Мы не знаем, был ли Бетховен непосредственным свидетелем беспорядков у французского посольства 13 апреля 1798 года (он вполне мог оказаться где-то поблизости), и остается только гадать, кому он душевно сочувствовал в развернувшейся тогда драматической схватке: охваченным патриотическим порывом венским гражданам или храбро ринувшемуся на защиту республиканского знамени Бернадоту. В те времена умели ценить красивые жесты и мужественные поступки, даже если они совершались врагом.

Впечатления этих нескольких месяцев и особенно бурного вечера 13 апреля 1798 года навсегда отложились в памяти Бетховена.
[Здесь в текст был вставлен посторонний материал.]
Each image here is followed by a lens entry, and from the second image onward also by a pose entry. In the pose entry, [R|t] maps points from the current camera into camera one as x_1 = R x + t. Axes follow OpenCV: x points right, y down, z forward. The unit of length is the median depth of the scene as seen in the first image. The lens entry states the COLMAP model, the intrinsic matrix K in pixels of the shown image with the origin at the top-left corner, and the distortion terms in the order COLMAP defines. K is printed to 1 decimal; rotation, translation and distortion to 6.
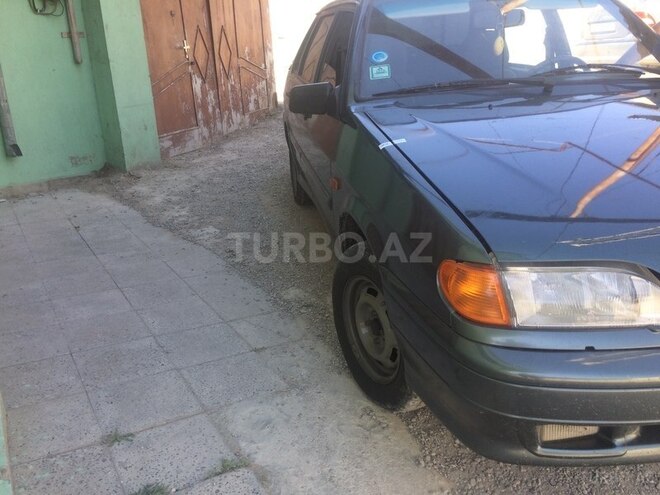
lens RADIAL K [[568.4, 0, 330.0], [0, 568.4, 247.5], [0, 0, 1]] dist [0.049871, -0.082858]
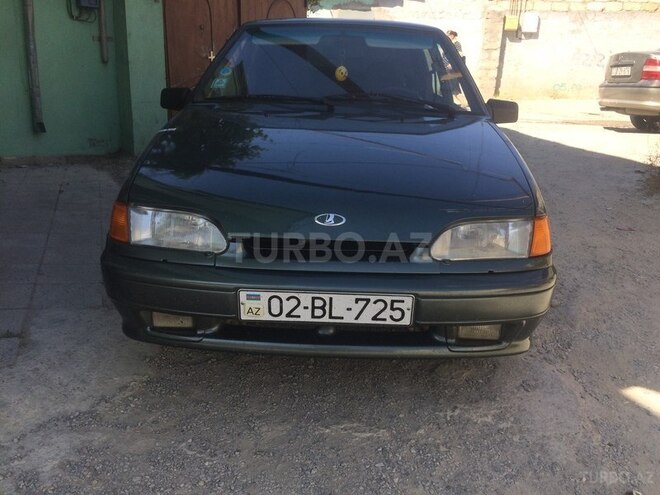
lens RADIAL K [[576.3, 0, 330.0], [0, 576.3, 247.5], [0, 0, 1]] dist [0.080434, -0.123181]
pose [[0.976448, 0.134737, -0.168511, 0.289168], [-0.141017, 0.989670, -0.025818, 0.029478], [0.163291, 0.048973, 0.985362, -0.116303]]
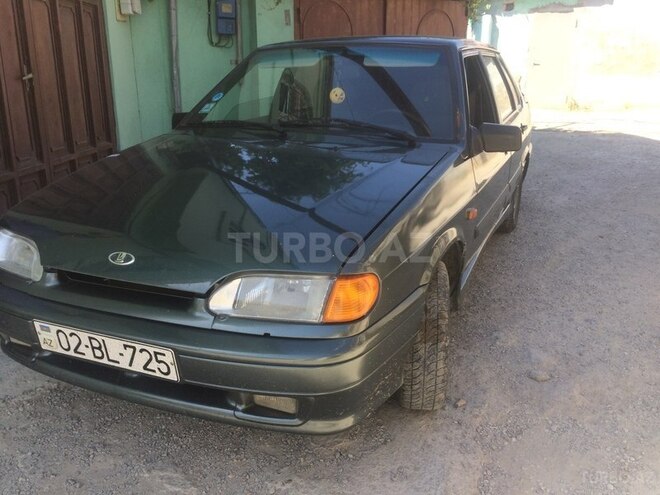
lens RADIAL K [[576.3, 0, 330.0], [0, 576.3, 247.5], [0, 0, 1]] dist [0.080434, -0.123181]
pose [[0.821856, 0.207866, -0.530419, 0.525358], [-0.224866, 0.973823, 0.033215, -0.047117], [0.523439, 0.091975, 0.847085, 0.014791]]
Много лет спустя, когда бывший революционный генерал Бернадот мирно правил Швецией под именем короля Карла Юхана XIV, Бетховен обратился к нему с письмом от 1 марта 1823 года, в котором, в частности, говорил:

«…Пребывание Вашего величества в Вене и интерес, проявленный Вами и несколькими вельможами из Вашей свиты к моему скромному таланту, оставили в моём сердце глубокий след. Ваши подвиги, заслуженно приведшие Вас на трон Швеции, вызывают всеобщее восхищение, и особенно тех, кто имел честь лично знать Ваше величество. Это же касается и меня самого. То время, когда Ваше величество взошли на трон, всегда будет считаться эпохой, имеющей огромное значение… Ваше величество является предметом любви, восхищения и заинтересованности всех тех, кто умеет ценить королей. Чувства уважения, питаемые мною к Вашему величеству, едва ли можно преувеличить.

Примите милостиво, Ваше величество, искреннее заверение в почтении Вашего покорнейшего слуги.

Луи ван Бетховен».

Насколько это известно, письмо Бетховена осталось без ответа. Став королём, бывший посол Французской республики утратил интерес к автору «Патетической сонаты».